Is college worth it for everyone?

In yesterday's New York Times, David Leonhardt opined that we ought to send as many young adults to college as possible. His economic arguments ran as follows:

- The income delta between college grads and non-college grads has increased from 40% to over 80% in the last three decades.
- If one calculates a return on investment for a college education, it is 15%, higher than stocks, and certainly higher than current real-estate.

Unfortunately, he completely glosses over the problem of cost. He writes:

"First, many colleges are not very expensive, once financial aid is taken into account. Average net tuition and fees at public four-year colleges this past year were only about $2,000 (though Congress may soon cut federal financial aid)."

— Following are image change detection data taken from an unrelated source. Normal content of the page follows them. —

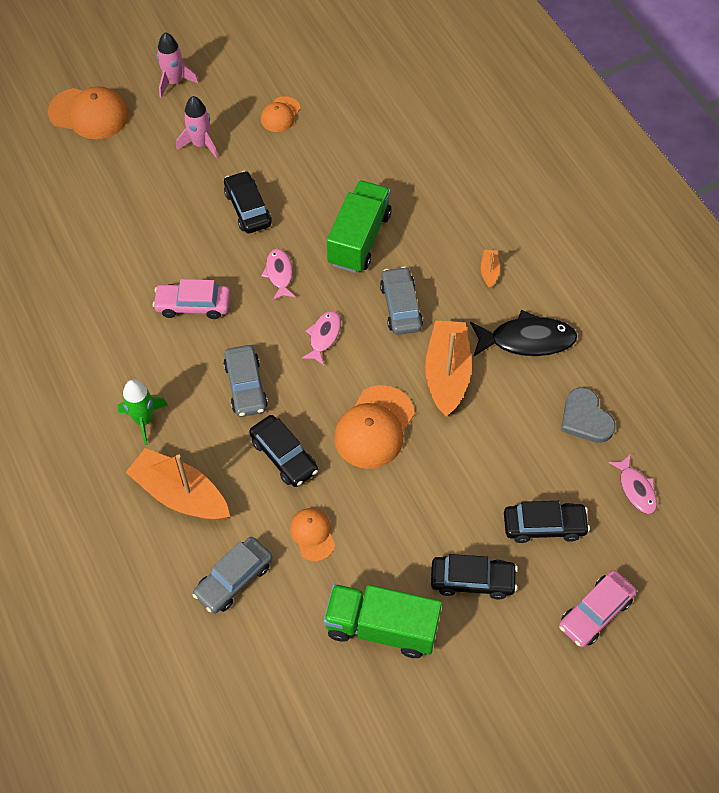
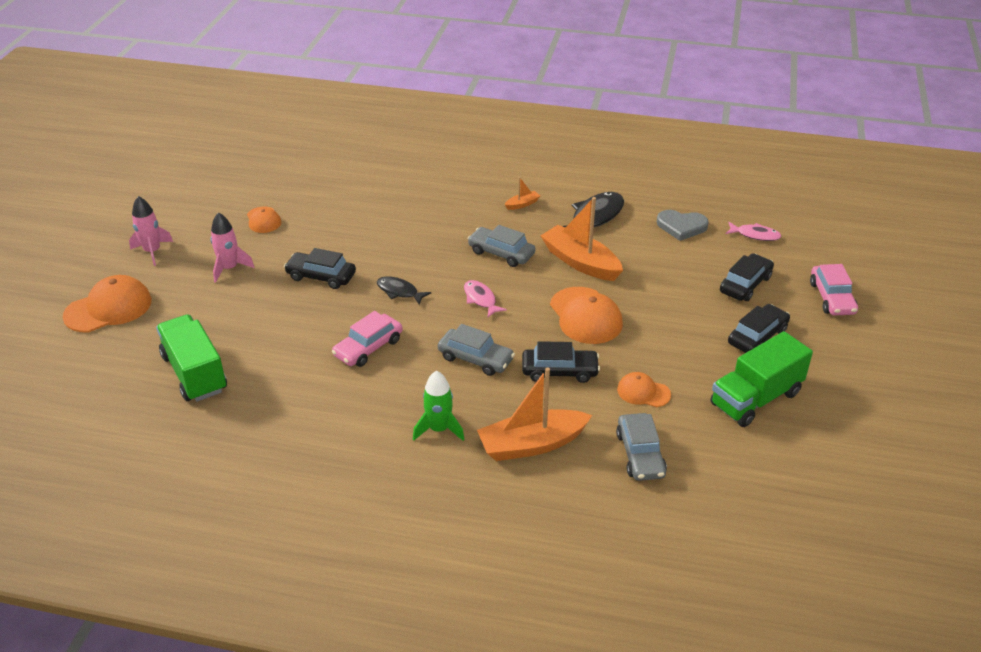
camera: 50 degrees left, 20 degrees down
pink fish [262,249,296,300] -> black fish [377,276,431,305]
green truck [327,180,391,273] -> green truck moved to [156,314,227,402]
orange boat [481,250,500,288] -> orange boat turned 105 degrees clockwise [505,177,540,210]

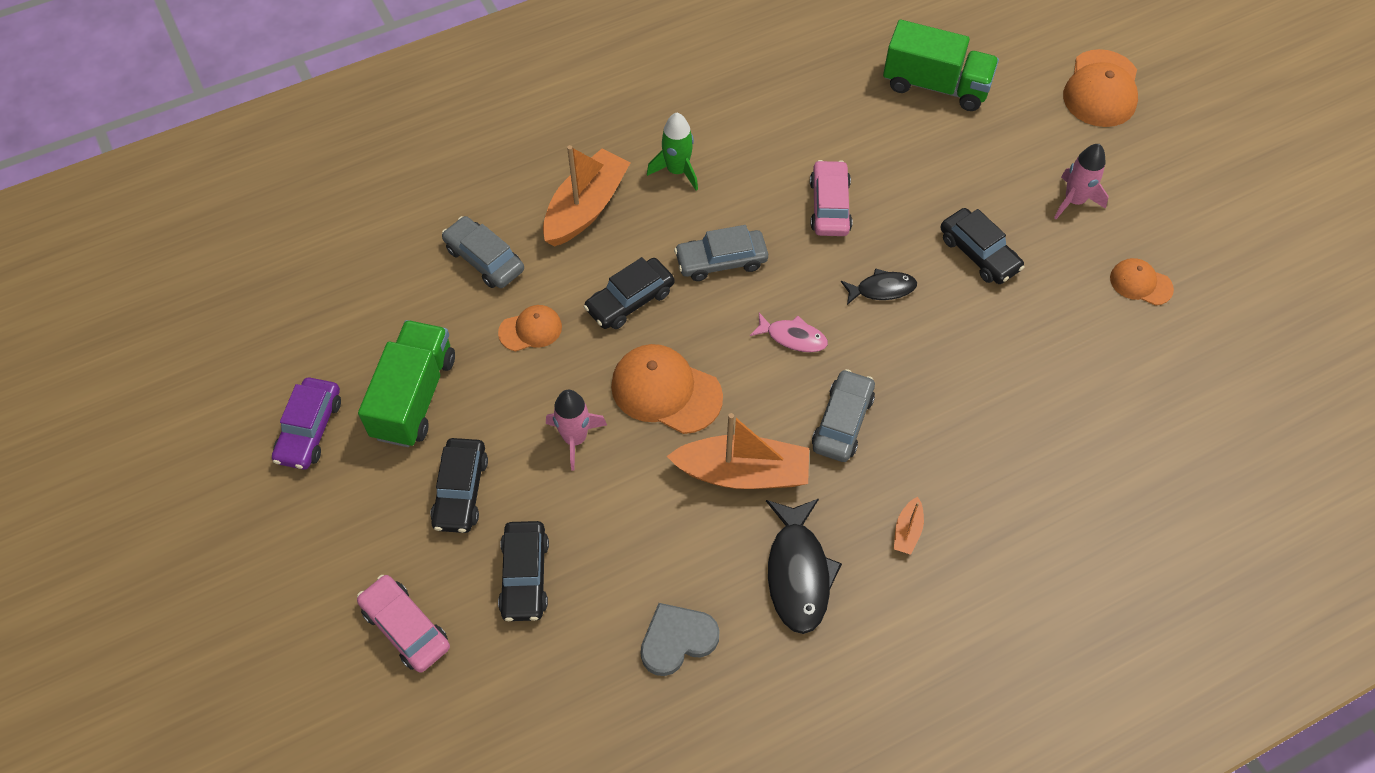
camera: 140 degrees right, 20 degrees up
pink rocket [129,196,173,266] -> pink rocket moved to [546,390,607,471]
black car [284,248,356,289] -> black car turned 75 degrees clockwise [941,208,1024,284]
grey car [467,225,536,267] -> grey car turned 60 degrees counterclockwise [812,369,875,462]
pink fish [726,222,782,241] -> none
none -> purple car [272,378,341,470]

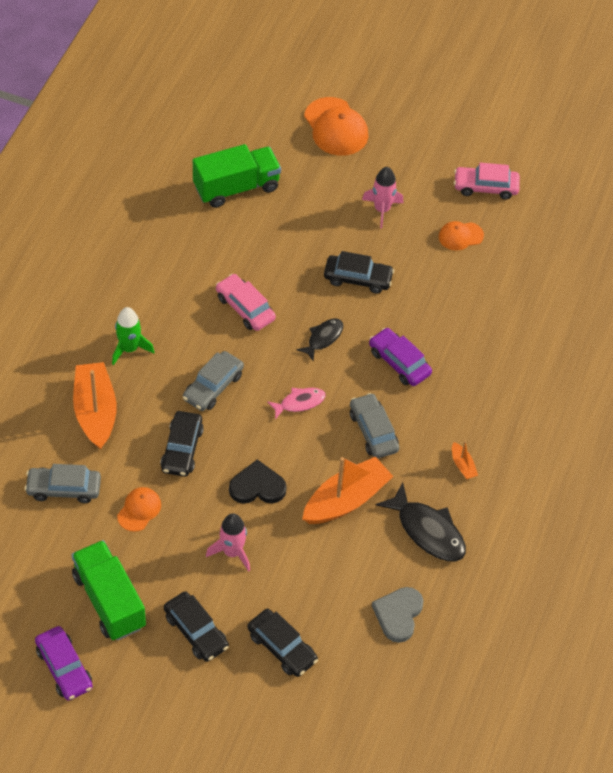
camera: 45 degrees left, 5 degrees down
pink car [357,575,450,673] -> pink car moved to [454,163,520,200]
orange cap [611,344,723,434] -> black heart [229,459,287,504]
none -> purple car [369,328,432,386]

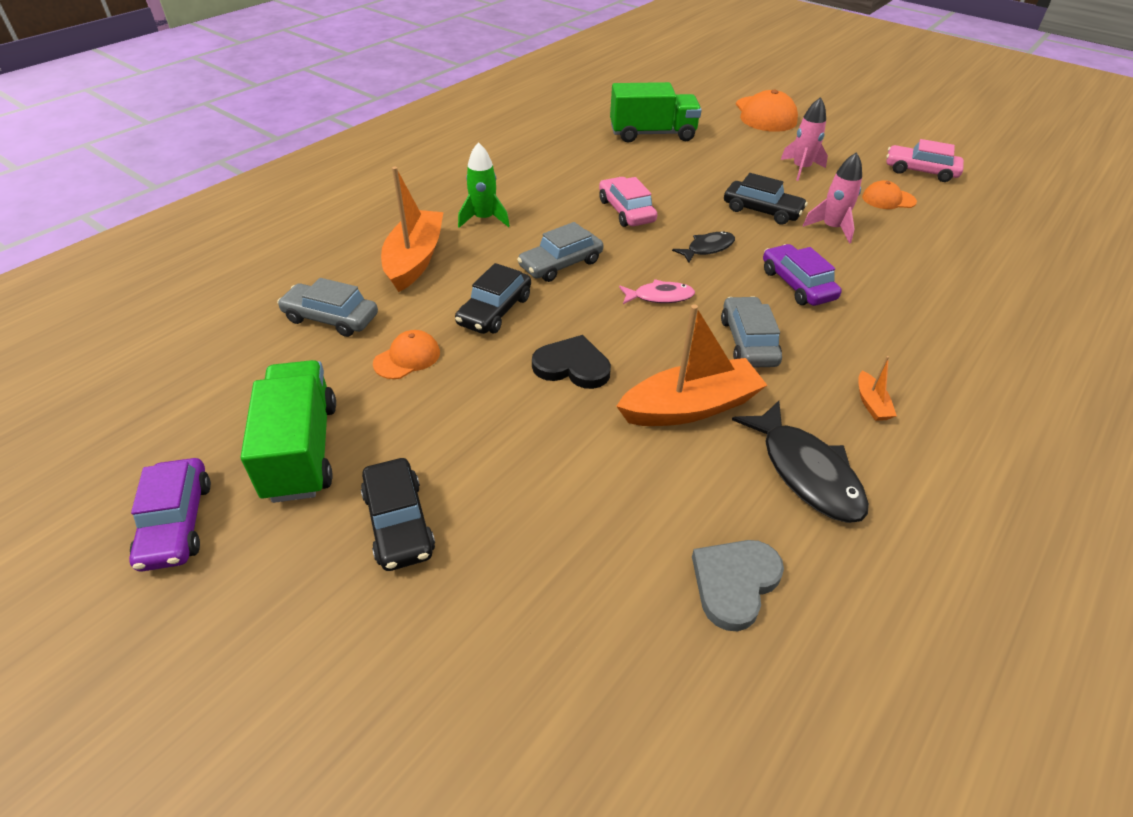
camera: 20 degrees right, 10 degrees down
pink rocket [206,513,250,572] -> pink rocket moved to [803,152,862,244]
black car [247,609,318,677] -> none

As if the eminent cutting of federal financial aid can be reduced to a parenthetical! The reality is that college prices have increased over 130% since 1988 while median family incomes have remained stagnant. This situation makes college possible only through the amassing of large amounts of student debt. Indeed, for the first time in this country, student loan debt has surpassed credit card debt. Taking on this kind of debt in this lackluster economy is problematic. Furthermore unlike mortgages, student loan debt does not go away with bankruptcy, loading some thinkers to forecast education as the next bubble.

Leonhardt also unhelpfully compares the arguments against universal college education to the arguments against universal high school education from over half a century ago. This would be fine if we were in the position to make four years of university education part of public education. However, calling for all families to take on this debt seems irresponsible and elitist.